* Begin Data provided *

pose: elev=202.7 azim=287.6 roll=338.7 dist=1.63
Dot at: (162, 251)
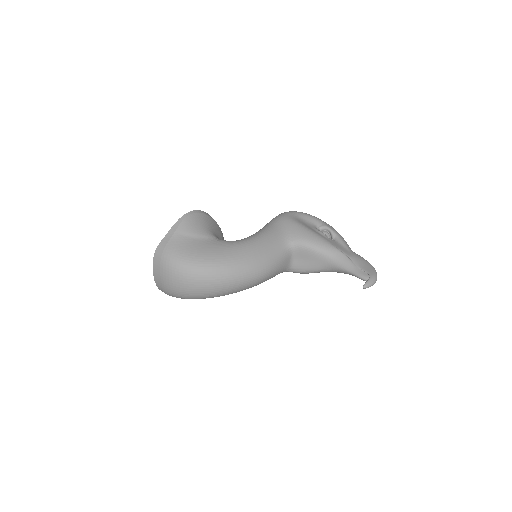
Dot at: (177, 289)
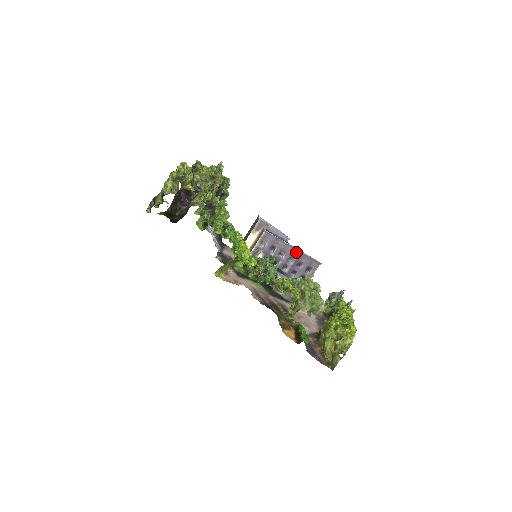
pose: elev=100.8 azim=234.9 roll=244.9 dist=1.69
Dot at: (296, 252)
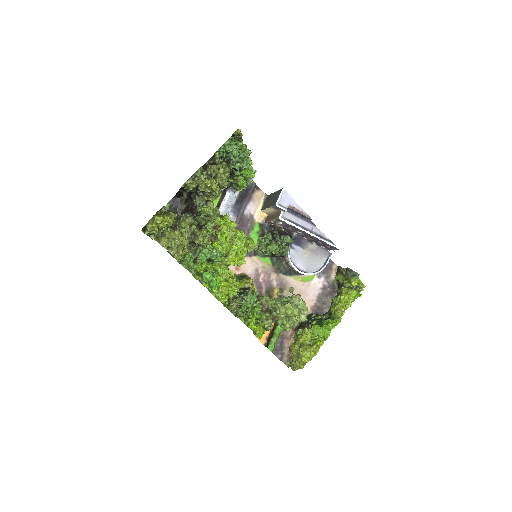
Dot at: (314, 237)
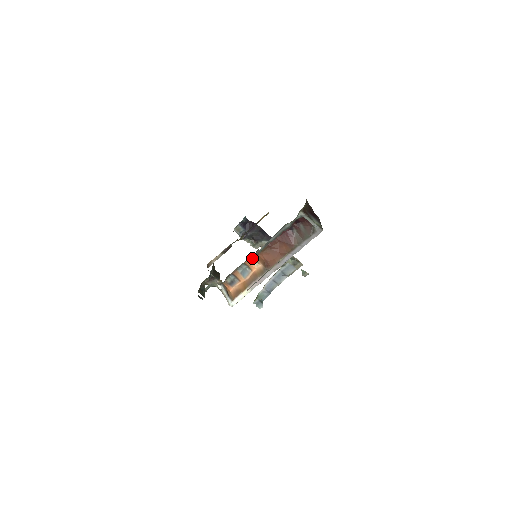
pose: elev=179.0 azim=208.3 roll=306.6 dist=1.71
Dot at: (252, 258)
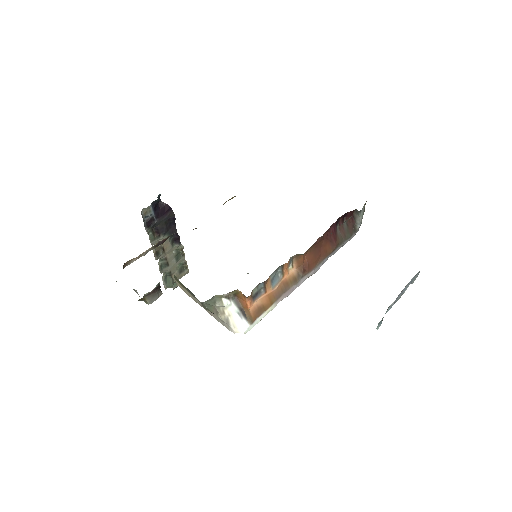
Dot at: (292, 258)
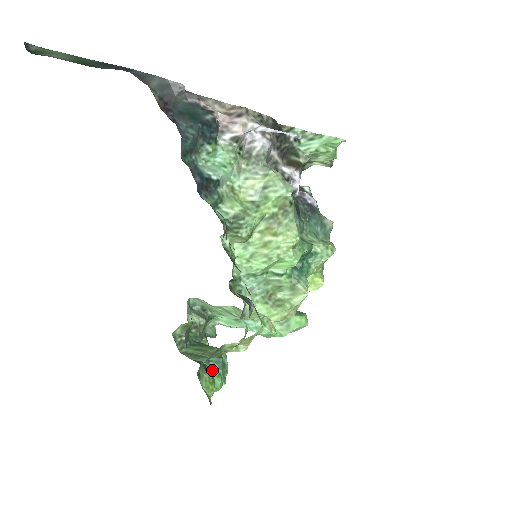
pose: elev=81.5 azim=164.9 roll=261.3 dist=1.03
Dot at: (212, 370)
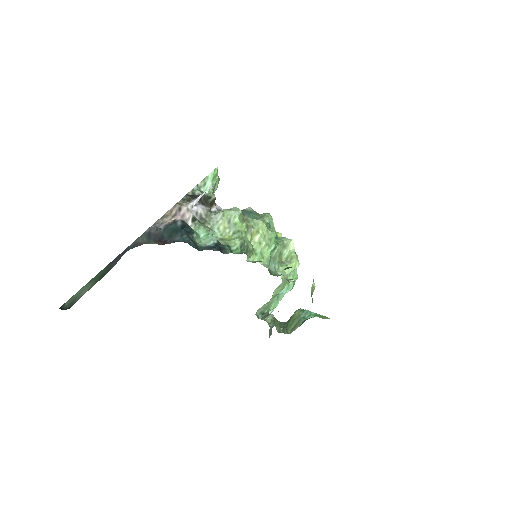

* End Data provided *

_Aim_. Could you revise these records by putting "view" wherever "pose" appears, changing nothing else and leaving the pictures out?

_Result for this exercise_.
view: elev=202.7 azim=287.6 roll=338.7 dist=1.63
Dot at: (162, 251)
Dot at: (177, 289)
view: elev=100.8 azim=234.9 roll=244.9 dist=1.69
Dot at: (296, 252)
Dot at: (314, 237)
view: elev=179.0 azim=208.3 roll=306.6 dist=1.71
Dot at: (252, 258)
Dot at: (292, 258)
view: elev=81.5 azim=164.9 roll=261.3 dist=1.03
Dot at: (212, 370)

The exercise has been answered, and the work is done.